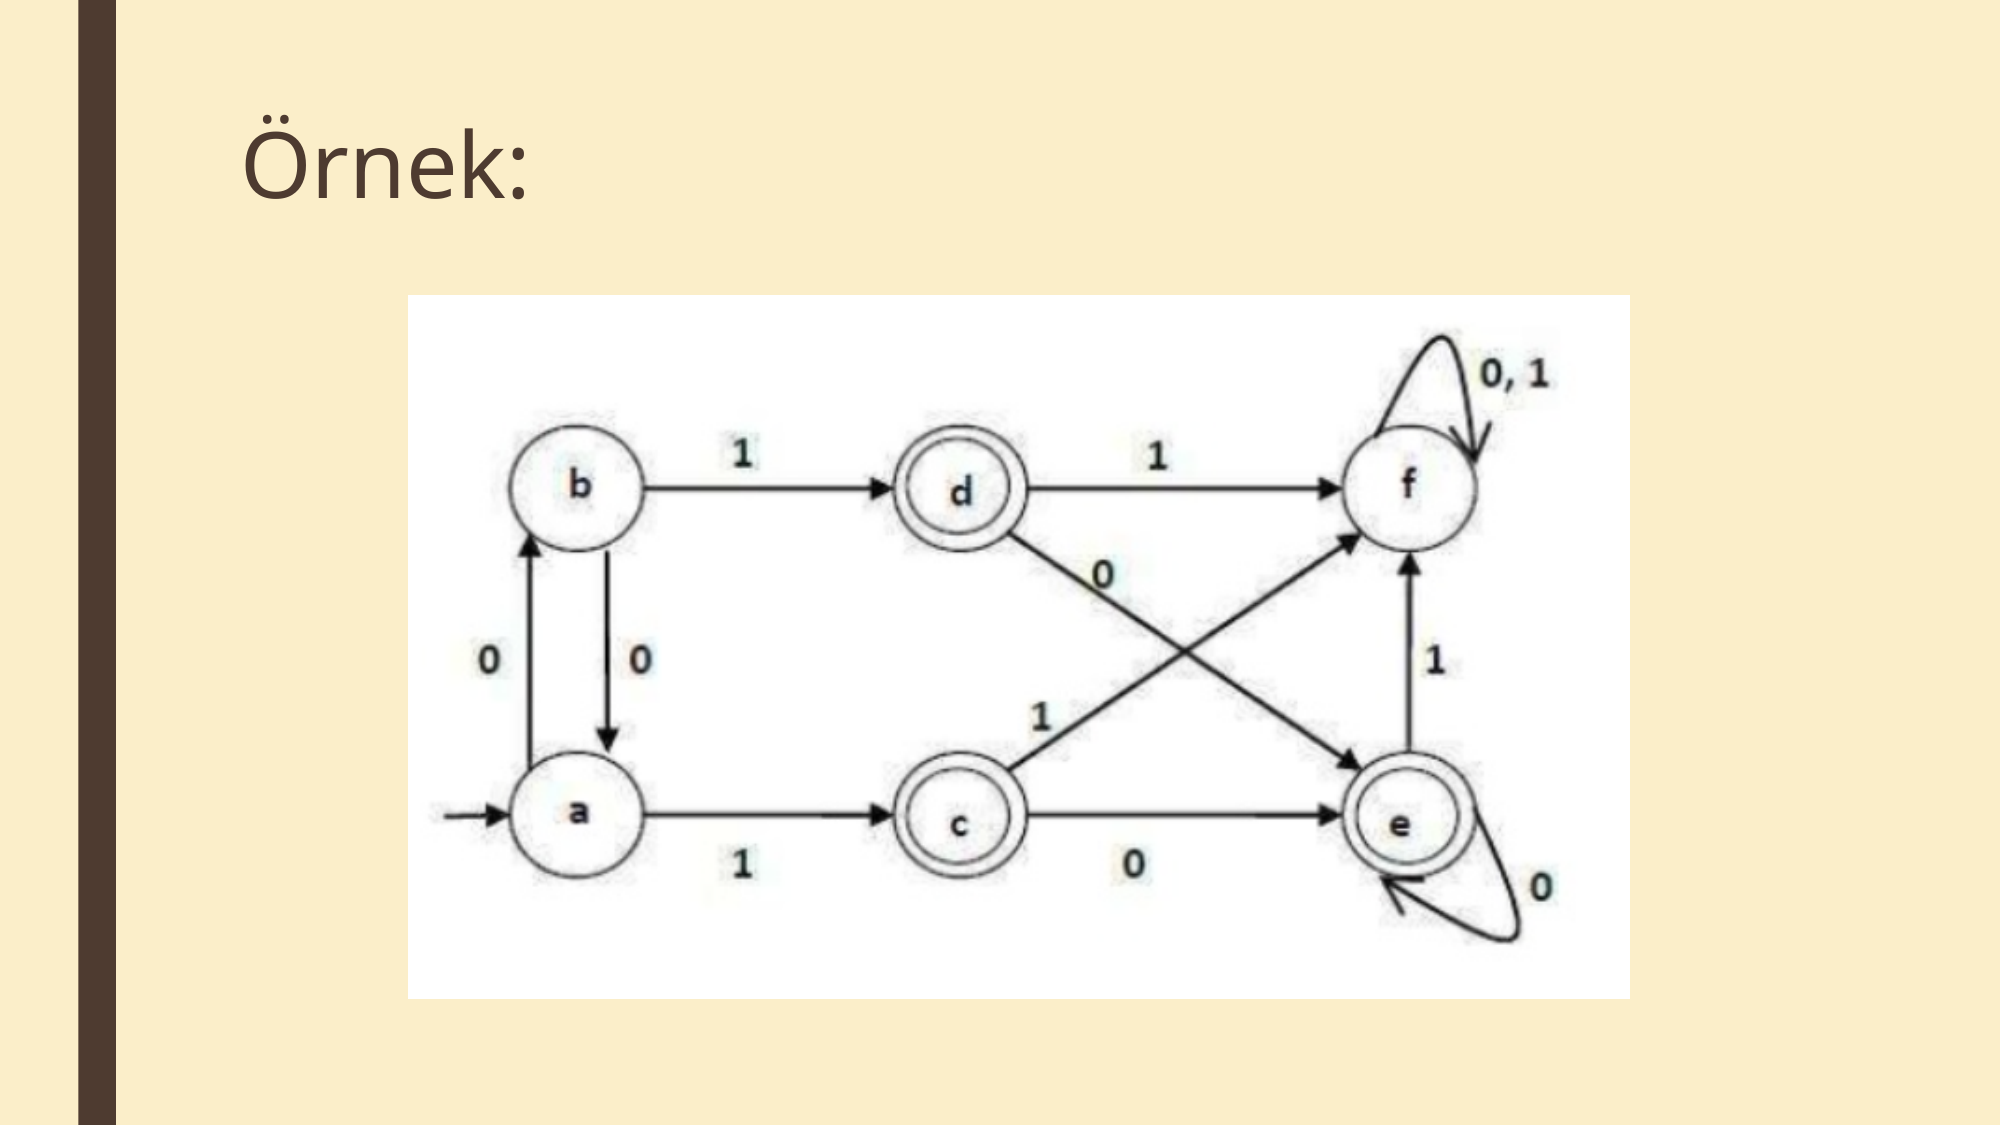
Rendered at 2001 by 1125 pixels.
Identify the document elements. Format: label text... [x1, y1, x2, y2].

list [407, 295, 1630, 999]
title Örnek: [225, 112, 1800, 357]
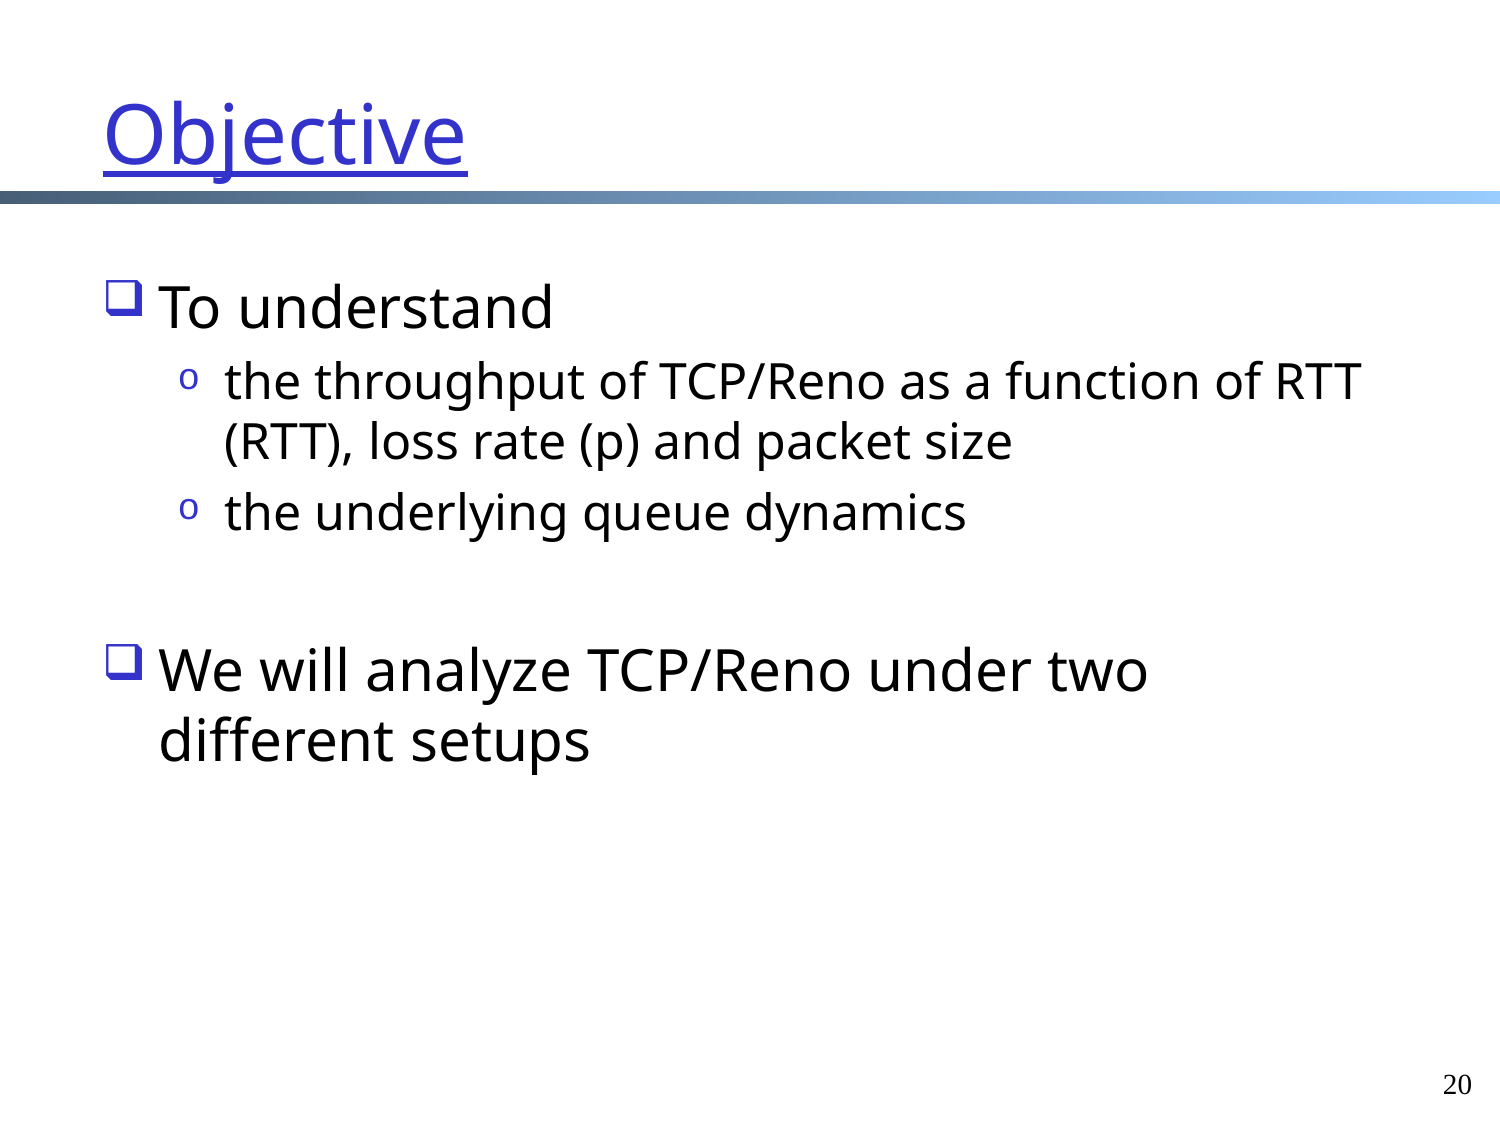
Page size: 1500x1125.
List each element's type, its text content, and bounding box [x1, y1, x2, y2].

title Objective [87, 37, 1404, 225]
text_box [1424, 191, 1428, 204]
slide_number 20 [1418, 1057, 1488, 1115]
list To understand the throughput of TCP/Reno as a function of RTT (RTT), loss rate (p) and packet size the underlying queue dynamics We will analyze TCP/Reno under two different setups [87, 262, 1413, 1047]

● ● ● ● ● ● ●

Copy out the entries verbatim and leave the images out.

» **Solved problem**:
Rendered at 2001 by 1125 pixels.
Identify the document elements. Format: label text... [x1, y1, x2, y2].

list [407, 295, 1630, 999]
title Örnek: [225, 112, 1800, 357]
Page size: 1500x1125.
List each element's type, its text content, and bounding box [x1, y1, x2, y2].

title Objective [87, 37, 1404, 225]
text_box [1424, 191, 1428, 204]
slide_number 20 [1418, 1057, 1488, 1115]
list To understand the throughput of TCP/Reno as a function of RTT (RTT), loss rate (p) and packet size the underlying queue dynamics We will analyze TCP/Reno under two different setups [87, 262, 1413, 1047]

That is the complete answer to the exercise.